Simple Linear Regression: Step 2
(For the PPT of this lecture Click Here)
As we said in the last tutorial on simple linear regression intuition, the simple regression line in a nutshell is a trend line that best fits your data. We said that in this tutorial we will be discussing what that really means.
It’s quite a brief tutorial.
Are you ready?
The “Best Fitting” Line
So, how does the simple linear regression equation help you find that “best fitting” line we’re talking about?
Let’s take another look at the salary-experience example from the last tutorial.

As you can see, we have the observation data plotted all over the graph, as well as the simple regression line running through its points.
Now, let’s pick a random point and examine it more closely.


Here we have the salary of someone with x years of experience. The straight line represents where that person’s salary should be according to our simple linear regression model, whereas the red point is what that person is actually earning.
Typically, these two corresponding points are named as shown in this figure below.

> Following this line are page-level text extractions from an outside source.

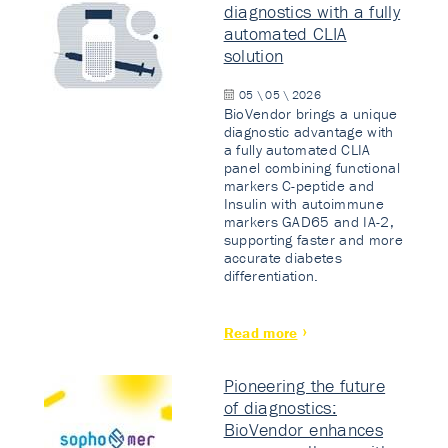
diagnostics with a fully
automated CLIA
solution
05 \ 05 \ 2026
BioVendor brings a unique
diagnostic advantage with
a fully automated CLIA
panel combining functional
markers C-peptide and
Insulin with autoimmune
markers GAD65 and IA-2,
supporting faster and more
accurate diabetes
differentiation.
Read more
Pioneering the future
of diagnostics:
BioVendor enhances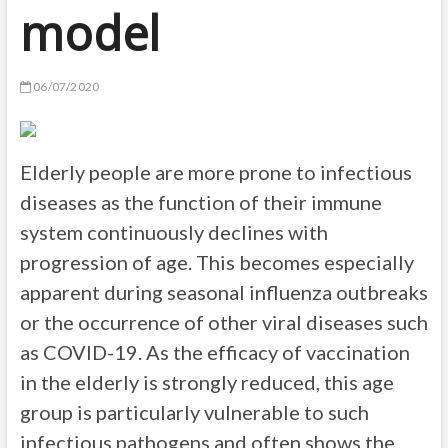
model
06/07/2020
Elderly people are more prone to infectious
diseases as the function of their immune
system continuously declines with
progression of age. This becomes especially
apparent during seasonal influenza outbreaks
or the occurrence of other viral diseases such
as COVID-19. As the efficacy of vaccination
in the elderly is strongly reduced, this age
group is particularly vulnerable to such
infectious pathogens and often shows the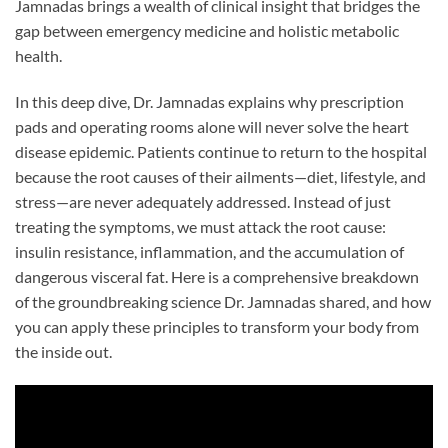
Jamnadas brings a wealth of clinical insight that bridges the
gap between emergency medicine and holistic metabolic
health.
In this deep dive, Dr. Jamnadas explains why prescription
pads and operating rooms alone will never solve the heart
disease epidemic. Patients continue to return to the hospital
because the root causes of their ailments—diet, lifestyle, and
stress—are never adequately addressed. Instead of just
treating the symptoms, we must attack the root cause:
insulin resistance, inflammation, and the accumulation of
dangerous visceral fat. Here is a comprehensive breakdown
of the groundbreaking science Dr. Jamnadas shared, and how
you can apply these principles to transform your body from
the inside out.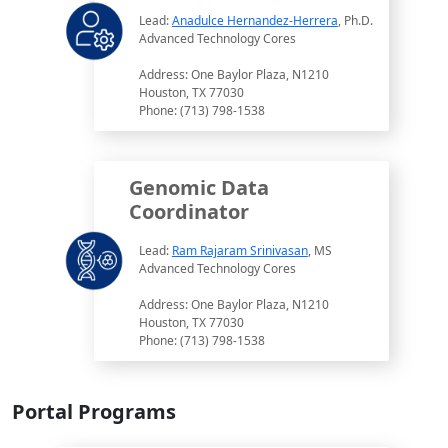
Lead:
Anadulce Hernandez-Herrera
, Ph.D.
Advanced Technology Cores
Address: One Baylor Plaza, N1210
Houston, TX 77030
Phone: (713) 798-1538
Genomic Data
Coordinator
Lead:
Ram Rajaram Srinivasan
, MS
Advanced Technology Cores
Address: One Baylor Plaza, N1210
Houston, TX 77030
Phone: (713) 798-1538
Portal Programs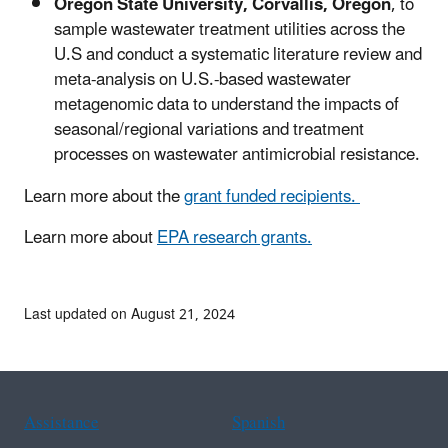
Oregon State University, Corvallis, Oregon
, to
sample wastewater treatment utilities across the
U.S and conduct a systematic literature review and
meta-analysis on U.S.-based wastewater
metagenomic data to understand the impacts of
seasonal/regional variations and treatment
processes on wastewater antimicrobial resistance.
Learn more about the
grant funded recipients.
Learn more about
EPA research grants.
Last updated on August 21, 2024
Assistance
Spanish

The difference between the two is the gap between our observation and our model.
What you do with these points is measure the green line connecting them together. That is the value of the gap. You do the same with each two corresponding points on the graph, square them, and then, finally, sum them up.
After calculating the sum, you then find the minimum value.

The Wrap-Up
So, what the simple linear regression process does is help us draw all of the possible lines using a set of data, and then by calculating the sum of their squares with every single line and recording it, it is able to detect the minimum sum of squares.
The line with the minimum sum of squares possible is the best fitting line.